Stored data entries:
────────

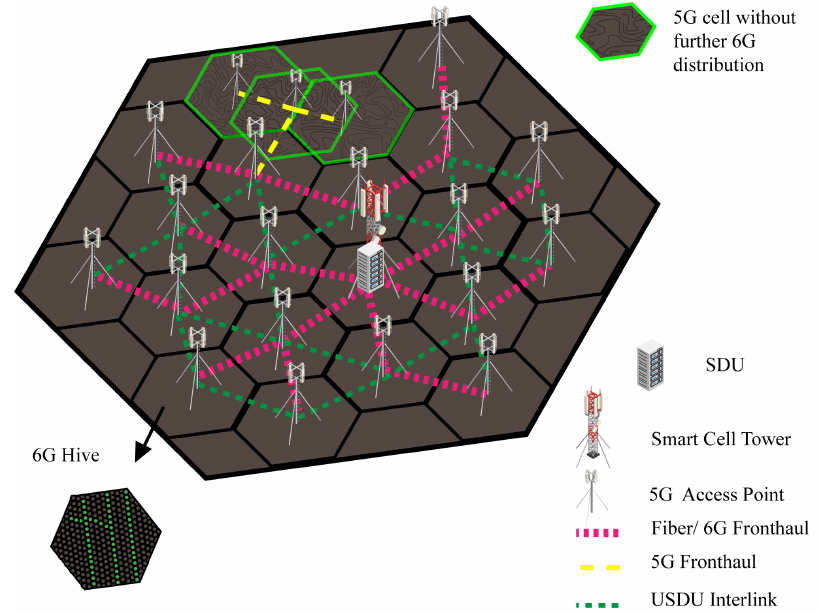
Figure 5. 5G cells hive.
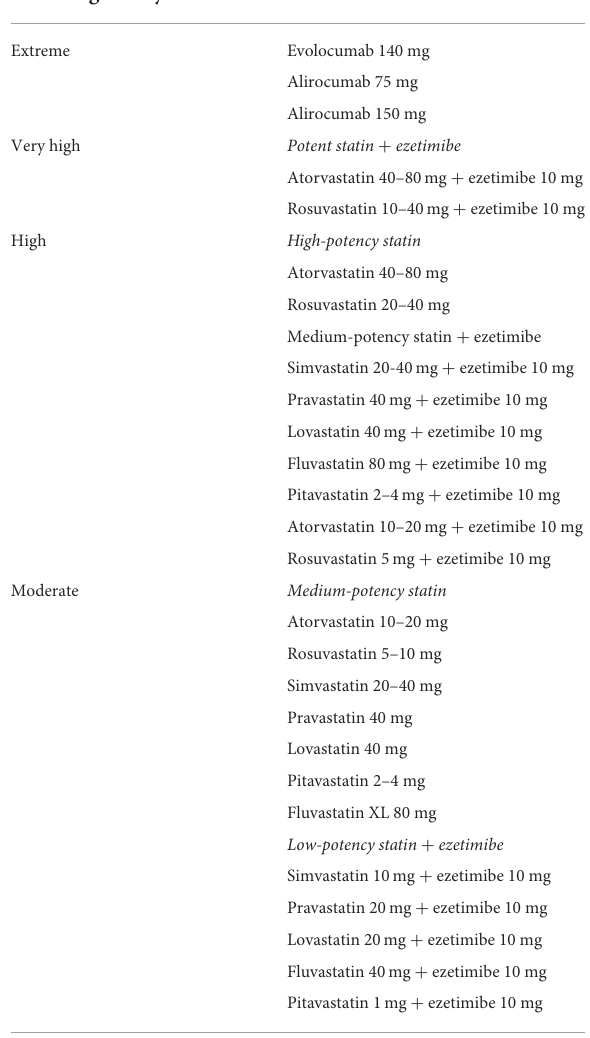
TABLE 2 Diagnoses included for the calculation of the Charlson comorbidity index, and their corresponding ICD-09-CM codes. ICD-09-CM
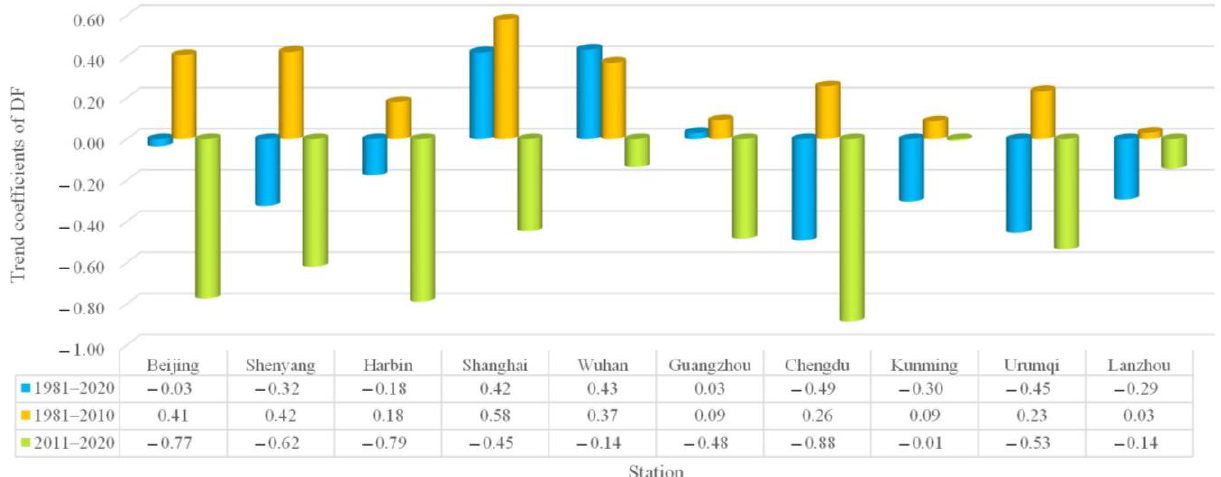
Figure 5. Trend coefficients of DF from 1981 to 2020 for the ten selected stations.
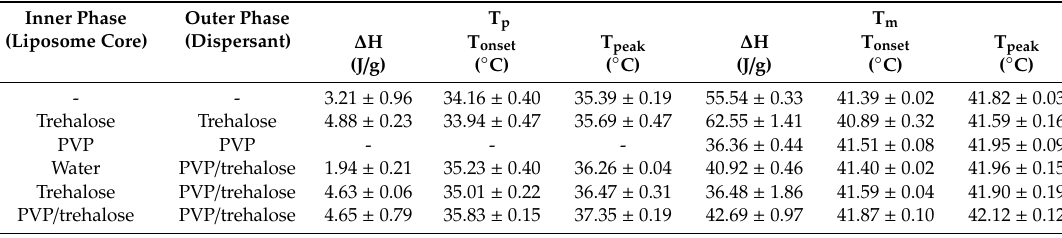
Table 3. Thermotropic behavior of DPPC in the lamellar phase rehydrated in the presence of water or a solution of trehalose (5:1 molar ratio), PVP, or a mixture thereof: The same excipients were also added to the rehydrated lamellar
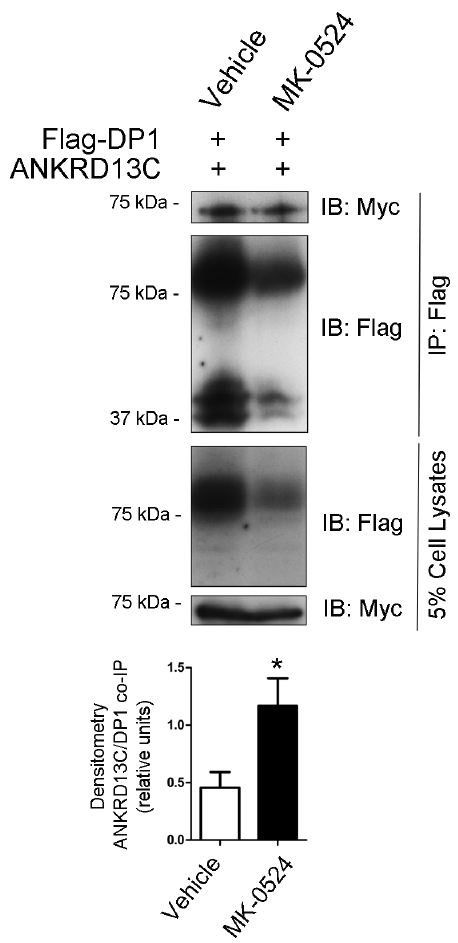
Figure 9. MK-0524 promotes the interaction between DP1 and the ANKRD13C protein. HEK293 cells transiently co-expressing Flag- DP1 and ANKRD13C-myc were treated with vehicle (ethanol) or 1 m M MK-0524 for 24 h. Flag-DP1 was immunoprecipitated as described under ‘‘Materials and Methods’’ and immunoprecipitated samples as well as cell lysates were analyzed by Western blot with anti-Flag and anti-Myc antibodies. The blots shown are representative of three separate experiments. The ratio of the amount of ANKRD13C that was co-immunoprecipitated on the quantity of receptor immunoprecipitat- ed was calculated by densitometry analyses from the three separate experiments and the results are shown in the bottom panel as the mean 6 S.E. * is P ,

────────

Problem to solve
Give the lines above again exactly, from the one containing "Figure 5. Trend" to the one containing "Table 3. Thermotropic", both included, but leave out the pictures.

Answer for the task
Figure 5. Trend coefficients of DF from 1981 to 2020 for the ten selected stations.
Table 3. Thermotropic behavior of DPPC in the lamellar phase rehydrated in the presence of water or a solution of trehalose (5:1 molar ratio), PVP, or a mixture thereof: The same excipients were also added to the rehydrated lamellar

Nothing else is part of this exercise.